This post was previously published on The New Stack
Want Real Cybersecurity Progress? Redefine the Security Team
The state of cybersecurity today is, in a word, catastrophic. Breaches have become endemic. Not only do they continue at dizzying rates, but they are actually increasing in frequency by the month.
Why are things so bad? And why do businesses seem so helpless to make them better?
Those are complicated questions without simple answers, of course – but I believe that a major part of the answer has to do with the fact that, at most organizations, security remains the domain of elite security teams. Unlike many other functions, which have been “de-siloed” or even “democratized” across the business, security remains the mission primarily of security engineers and analysts alone.
If businesses want to see progress on the cybersecurity front, they’ll need to change this state of affairs by making security a collective responsibility. Here’s why and how.
What’s Not Solving Today’s Cybersecurity Challenges
Before discussing why collective responsibility for security is the key to making real progress in the war against cyberattacks, let’s first observe which cybersecurity solutions are clearly not working — at least not on their own.
To be clear, I’m not suggesting that any of the resources or practices described below are bad ideas. They have all helped organizations to cope more effectively with security threats. Although, they haven’t definitively solved our pervasive cybersecurity challenges.
Today, the typical security team has an extensive set of fancy tools at its disposal.
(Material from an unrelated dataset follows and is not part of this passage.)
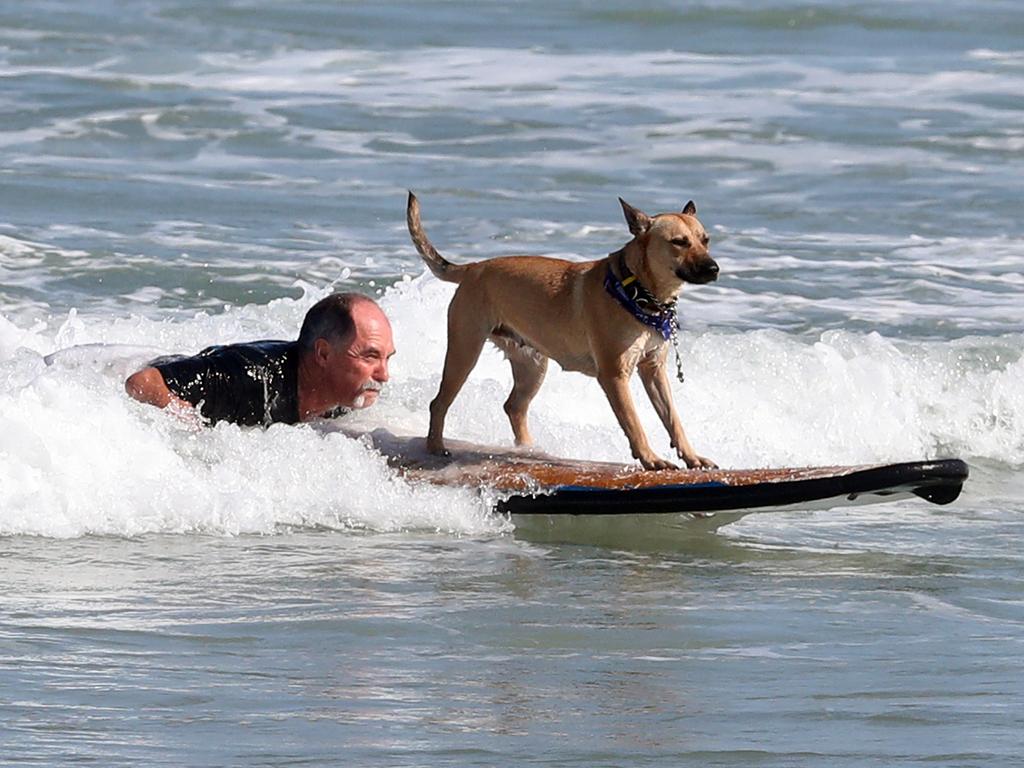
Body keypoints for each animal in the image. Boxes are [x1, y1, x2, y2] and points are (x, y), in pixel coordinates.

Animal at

From SOARs, SAST, and DAST to CSPM, threat intelligence databases, and beyond, modern security teams can leverage a litany of tools and resources that, for the most part, didn’t exist a decade ago.
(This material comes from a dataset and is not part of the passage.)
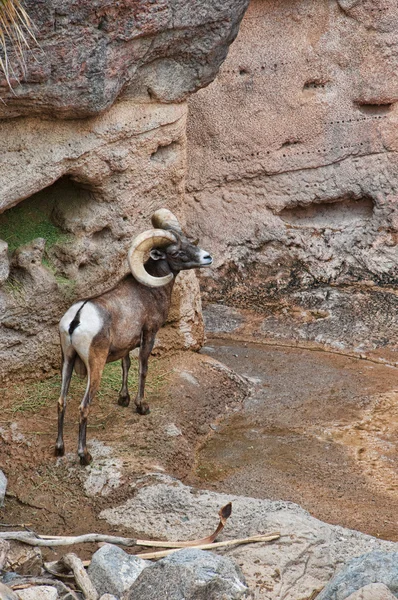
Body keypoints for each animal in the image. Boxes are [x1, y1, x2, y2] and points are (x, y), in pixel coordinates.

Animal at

These tools mean that security experts have a greater ability than ever to automate threat detection and remediation, secure software supply chains, hunt for threats, and so on.
Yet, the attacks continue.
DevSecOps and Shift-Left Security
New security philosophies — above all, DevSecOps and the closely related concept of shift-left security — fall into the same boat. Over the past five or six years, the DevSecOps concept has encouraged security engineers to collaborate more closely with developers and IT operations teams, leading to a partial de-siloing of security.
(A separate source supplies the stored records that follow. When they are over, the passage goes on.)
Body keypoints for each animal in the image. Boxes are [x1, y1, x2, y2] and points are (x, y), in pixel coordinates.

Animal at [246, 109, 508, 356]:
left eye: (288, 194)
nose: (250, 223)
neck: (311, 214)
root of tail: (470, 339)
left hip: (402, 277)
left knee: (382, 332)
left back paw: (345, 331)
That’s great. DevSecOps makes good sense. Here again, if DevSecOps were the key to cybersecurity success, we should be seeing better results by now. In reality, the opposite has happened. Although something like 70 percent of developers have embraced DevSecOps and shift-left security, their organizations are more likely than ever to be breached. As DevSecOps adoption has surged, so has the frequency of cyberattacks.
You could draw similar conclusions about compliance. Compliance mandates designed to protect digital privacy have grown considerably stronger over the past several years, with new regulations like GDPR and CCPA/CPRA coming online.
Although for many businesses these laws may have spawned more secure data management practices, the overall state of cybersecurity has only gotten worse since these regulations have taken effect. Here again, we’re not seeing real progress.
A New Solution: The Shift to Collective Security
The strategies described above share one trait in common: they all leave security mostly in the hands of an elite security team. No matter how many security tools a business buys, how far left it shifts security, or how many compliance rules it enforces, security operations still remain the realm primarily of security engineers and analysts (perhaps with just a bit of help from developers and IT Ops teams at businesses that take DevSecOps seriously).
That fact is part of what makes the concept of collective security so innovative. It fundamentally breaks a mold that has been in place for decades: the mold that forces a single team to “own” security across the entire business, leaving little opportunity for stakeholders who are not security experts to contribute to security initiatives.
By shifting to a strategy in which security is everyone’s responsibility — and, just as important, where everyone has the ability to define security rules and validate resources without having to know how to code or use sophisticated security tools — businesses make it possible for everyone to understand the state of cybersecurity in their organization, as well as to help enforce cybersecurity standards.
That’s not to say that the cybersecurity team should go away. On the contrary, placing security into the hands of everyone only makes the cybersecurity team more important and more valuable. It frees security engineers to focus on truly complex problems and to get the very most value out of the complex tools that only they know how to use. More mundane security tasks — like configuring line of business tools and services to integrate with security scanning or defining security governance rules for a particular business unit — can be handled by “ordinary” users, with no development or elite security skills required.
In short, cybersecurity is still in a broken state, and the solutions we’ve tried so far haven’t even managed to hold the line. We need true innovation, like empowering everyone in the business to drive security operations instead of placing that burden in the hands of an overworked elite security team.